I was happy that such a well-known, respected and buoyant figure had arrived. There was just one problem: I didn’t even make the bench for any of the seven games. Trevor Hartley was still at the club and had Peter’s considerable ear. Trevor saw little merit in big old-fashioned centre-forwards. Everyone is entitled to their
opinion but, whether or not it affected his judgement, the fact that Trevor and I had never really got on too well can’t have helped my cause. Even if my appearances on the pitch had been sporadic since joining the club in 1993, I had always at least been in and around the first team squad. Now I wasn’t.
A couple of days into Reidy’s tenure, I knocked on his door and introduced myself. I was relieved to discover that he at least knew who I was. I was seeking some sort of reassurance. I had never been certain to start games and had now been ejected from the first team squad altogether.
He said: ‘Look. I only took the job five minutes ago and I don’t even know how long I’m going to be here. Let me get my feet under the table and then we’ll have a look.’
He delivered on his promise.
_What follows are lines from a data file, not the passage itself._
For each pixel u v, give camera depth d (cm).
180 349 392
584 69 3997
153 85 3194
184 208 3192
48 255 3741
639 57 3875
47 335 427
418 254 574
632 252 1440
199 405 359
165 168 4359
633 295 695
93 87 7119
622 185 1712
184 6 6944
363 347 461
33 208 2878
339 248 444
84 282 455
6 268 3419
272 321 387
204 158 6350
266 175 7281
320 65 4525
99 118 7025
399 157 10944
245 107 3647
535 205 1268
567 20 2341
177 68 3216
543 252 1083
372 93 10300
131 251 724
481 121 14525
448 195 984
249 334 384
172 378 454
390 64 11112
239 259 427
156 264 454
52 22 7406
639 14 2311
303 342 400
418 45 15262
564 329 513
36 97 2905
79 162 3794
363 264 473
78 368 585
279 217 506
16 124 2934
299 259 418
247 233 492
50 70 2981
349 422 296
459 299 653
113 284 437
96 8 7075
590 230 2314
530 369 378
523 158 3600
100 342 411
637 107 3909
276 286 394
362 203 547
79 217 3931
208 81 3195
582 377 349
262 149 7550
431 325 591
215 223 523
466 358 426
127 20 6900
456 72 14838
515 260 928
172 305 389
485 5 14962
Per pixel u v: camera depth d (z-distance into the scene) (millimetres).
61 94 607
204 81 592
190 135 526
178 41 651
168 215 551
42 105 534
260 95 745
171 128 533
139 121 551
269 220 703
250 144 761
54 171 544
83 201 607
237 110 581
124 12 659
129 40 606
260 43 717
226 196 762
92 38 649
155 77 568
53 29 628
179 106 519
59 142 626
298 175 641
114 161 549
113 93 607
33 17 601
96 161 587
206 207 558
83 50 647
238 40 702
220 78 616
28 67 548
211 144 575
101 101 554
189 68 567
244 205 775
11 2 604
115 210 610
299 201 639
Although I personally had no part to play for the remainder of 1994–95, I was back on the bench for the first game of the following season. In the meantime I could only be a supporter; hoping like everyone else that the other lads could pull it off. They did.
Peter Reid’s first game in charge was at home to Sheffield United on 1 April 1995; my twenty-sixth birthday. United were a decent side and fourteen places above us in a play-off spot. Given the respective positions of the two clubs, the Sunderland fans would probably have been satisfied with a draw. Then Craig Russell came off the bench for Brett Angell. With two minutes remaining and the score at nil–nil, we attacked. Craig, a Jarrow lad and Sunderland fan, scored what was probably the most important goal of his career. His shot was half saved by Alan Kelly. It then seemed to take about a fortnight for the ball to trundle over the line. It was one of those that appeared to have been inhaled into the net by the Fulwell End, but in it went for the only goal of the game.